Mr. Smolik say many farmers distrust the government insurance scheme because they feel it is top-heavy with bureaucracy. The perception appears to be right. According to Ministry of Finance estimates, administration costs ate up 30 cents of every dollar in premiums in 1996-97. That is expected to decline to 21 cents this year, partly because overhead has been cut and partly because premiums are projected to rise by more than $2 million.

Still, Mr. Vercammen says no private insurer would offer all-risk crop insurance "because they can't make money at it." One reason is that crop insurance sometimes entices farmers to make bad decisions. For example, an uninsured wheat grower might avoid seeding a field in late spring because of the risk it will freeze before it can be harvested; an insured grower is more likely to plant that field, says Mr. Vercammen.

That sets a vicious cycle in motion: more claims are made and premiums go up. What's more, it is hard for insurers to determine which farmers are poor managers, so premium hikes tend to be widespread, forcing some farmers to drop out. Thus, government steps in and subsidizes premiums to encourage more farmers to join. This year, the provincial treasury will cough up $4.5 million to operate and subsidize crop insurance.

Of course, there may be times when government's role in farming makes sense. State-funded research, for instance, deserves much of the credit for the phenomenal gains in yields and animal health over the past 50 years, notes AIMS president Cayo.
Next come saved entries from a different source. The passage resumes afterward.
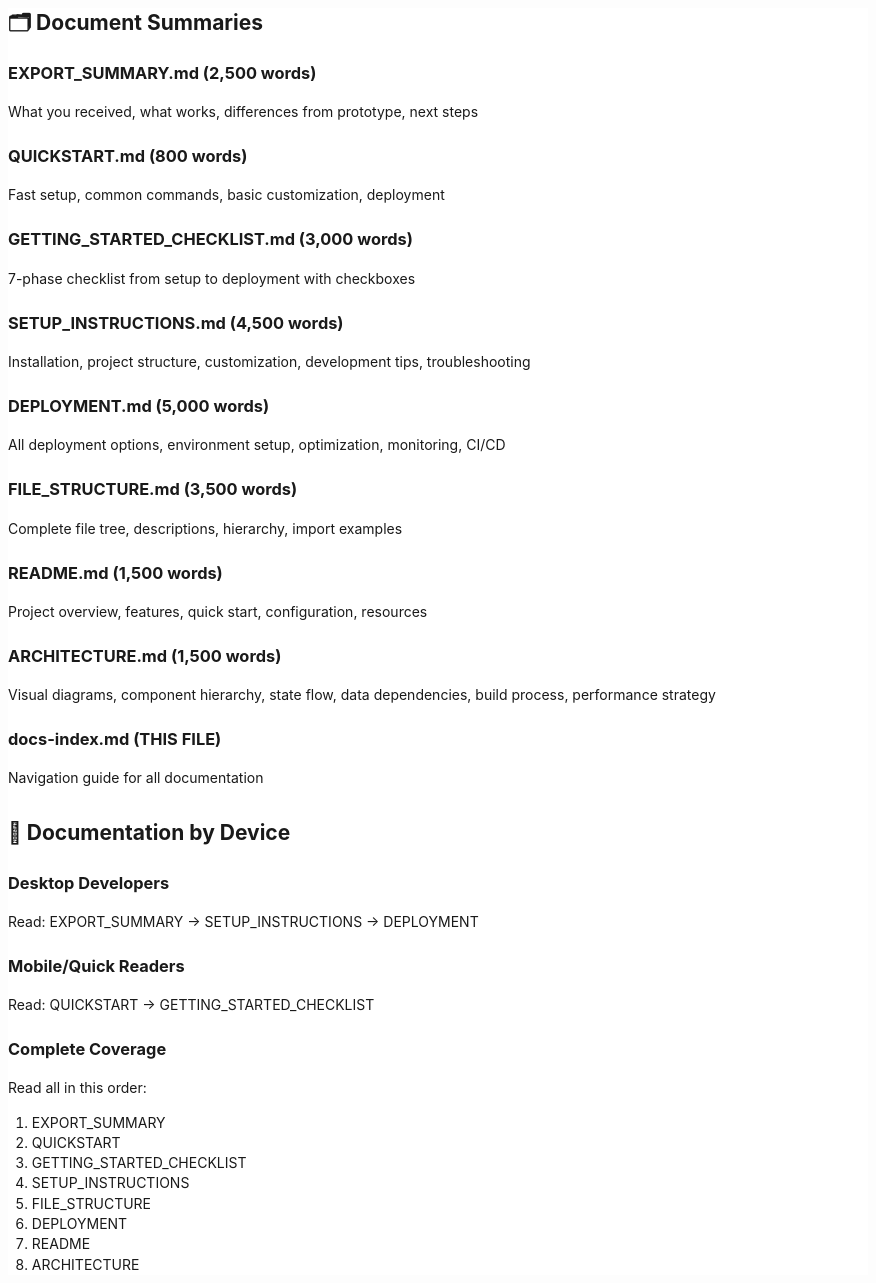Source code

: ## 🗂️ Document Summaries

### EXPORT_SUMMARY.md (2,500 words)
What you received, what works, differences from prototype, next steps

### QUICKSTART.md (800 words)
Fast setup, common commands, basic customization, deployment

### GETTING_STARTED_CHECKLIST.md (3,000 words)
7-phase checklist from setup to deployment with checkboxes

### SETUP_INSTRUCTIONS.md (4,500 words)
Installation, project structure, customization, development tips, troubleshooting

### DEPLOYMENT.md (5,000 words)
All deployment options, environment setup, optimization, monitoring, CI/CD

### FILE_STRUCTURE.md (3,500 words)
Complete file tree, descriptions, hierarchy, import examples

### README.md (1,500 words)
Project overview, features, quick start, configuration, resources

### ARCHITECTURE.md (1,500 words)
Visual diagrams, component hierarchy, state flow, data dependencies, build process, performance strategy

### docs-index.md (THIS FILE)
Navigation guide for all documentation

## 📱 Documentation by Device

### Desktop Developers
Read: EXPORT_SUMMARY → SETUP_INSTRUCTIONS → DEPLOYMENT

### Mobile/Quick Readers
Read: QUICKSTART → GETTING_STARTED_CHECKLIST

### Complete Coverage
Read all in this order:
1. EXPORT_SUMMARY
2. QUICKSTART
3. GETTING_STARTED_CHECKLIST
4. SETUP_INSTRUCTIONS
5. FILE_STRUCTURE
6. DEPLOYMENT
7. README
8. ARCHITECTURE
It is when government acts to disrupt the natural flow of farm products—be it through subsidies, trade barriers, regulation or monopoly marketing boards—that it does the most damage. Ask the Fraser Valley dairy farmers who no longer have a market for their milk. Ask Peace River grain growers who must let bills go unpaid because their monopoly marketer, the Canadian Wheat Board, cannot move wheat fast enough. Says Doug Steinhauer of Calgary, a senior policy analyst with the Regina-based Prairie Centre, an economic research institute: "Let producers do what they do best. They'll see it in their pocketbooks...if they have choices."